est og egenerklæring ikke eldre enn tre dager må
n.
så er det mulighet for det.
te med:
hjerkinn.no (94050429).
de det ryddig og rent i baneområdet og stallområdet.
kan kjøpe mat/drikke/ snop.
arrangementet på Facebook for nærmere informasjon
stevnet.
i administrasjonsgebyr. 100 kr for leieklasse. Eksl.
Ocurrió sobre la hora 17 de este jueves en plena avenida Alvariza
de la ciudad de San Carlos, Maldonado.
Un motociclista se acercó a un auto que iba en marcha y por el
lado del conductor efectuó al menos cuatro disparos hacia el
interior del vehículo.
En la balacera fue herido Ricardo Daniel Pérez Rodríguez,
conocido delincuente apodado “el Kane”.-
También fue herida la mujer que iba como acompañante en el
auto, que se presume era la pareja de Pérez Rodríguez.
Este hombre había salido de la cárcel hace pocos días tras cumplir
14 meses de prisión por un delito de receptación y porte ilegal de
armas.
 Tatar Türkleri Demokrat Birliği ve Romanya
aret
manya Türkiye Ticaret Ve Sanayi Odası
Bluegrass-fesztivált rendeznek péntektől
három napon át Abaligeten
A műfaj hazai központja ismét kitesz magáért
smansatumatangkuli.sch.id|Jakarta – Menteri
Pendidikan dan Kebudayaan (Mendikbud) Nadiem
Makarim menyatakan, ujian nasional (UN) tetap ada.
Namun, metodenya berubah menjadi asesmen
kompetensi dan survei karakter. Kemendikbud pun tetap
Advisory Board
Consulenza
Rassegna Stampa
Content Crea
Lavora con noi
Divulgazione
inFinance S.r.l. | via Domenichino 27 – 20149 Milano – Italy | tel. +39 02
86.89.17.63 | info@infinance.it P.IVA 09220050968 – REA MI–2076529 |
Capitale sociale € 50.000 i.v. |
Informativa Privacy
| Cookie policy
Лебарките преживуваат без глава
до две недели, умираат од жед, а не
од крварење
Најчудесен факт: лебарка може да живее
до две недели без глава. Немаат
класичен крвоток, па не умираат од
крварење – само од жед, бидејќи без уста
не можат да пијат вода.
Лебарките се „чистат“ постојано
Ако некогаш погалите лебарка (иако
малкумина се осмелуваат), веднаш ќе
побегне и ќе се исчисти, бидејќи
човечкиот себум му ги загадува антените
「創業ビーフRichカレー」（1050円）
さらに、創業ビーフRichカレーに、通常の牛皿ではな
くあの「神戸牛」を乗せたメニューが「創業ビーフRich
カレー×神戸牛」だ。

**DIRECTIVE:** Copy the items word for word, starting at the very beginning and ending after the line that contains "Pendidikan dan Kebudayaan (Mendikbud) Nadiem".

**ANSWER FOR THE TASK:**
est og egenerklæring ikke eldre enn tre dager må
n.
så er det mulighet for det.
te med:
hjerkinn.no (94050429).
de det ryddig og rent i baneområdet og stallområdet.
kan kjøpe mat/drikke/ snop.
arrangementet på Facebook for nærmere informasjon
stevnet.
i administrasjonsgebyr. 100 kr for leieklasse. Eksl.
Ocurrió sobre la hora 17 de este jueves en plena avenida Alvariza
de la ciudad de San Carlos, Maldonado.
Un motociclista se acercó a un auto que iba en marcha y por el
lado del conductor efectuó al menos cuatro disparos hacia el
interior del vehículo.
En la balacera fue herido Ricardo Daniel Pérez Rodríguez,
conocido delincuente apodado “el Kane”.-
También fue herida la mujer que iba como acompañante en el
auto, que se presume era la pareja de Pérez Rodríguez.
Este hombre había salido de la cárcel hace pocos días tras cumplir
14 meses de prisión por un delito de receptación y porte ilegal de
armas.
 Tatar Türkleri Demokrat Birliği ve Romanya
aret
manya Türkiye Ticaret Ve Sanayi Odası
Bluegrass-fesztivált rendeznek péntektől
három napon át Abaligeten
A műfaj hazai központja ismét kitesz magáért
smansatumatangkuli.sch.id|Jakarta – Menteri
Pendidikan dan Kebudayaan (Mendikbud) Nadiem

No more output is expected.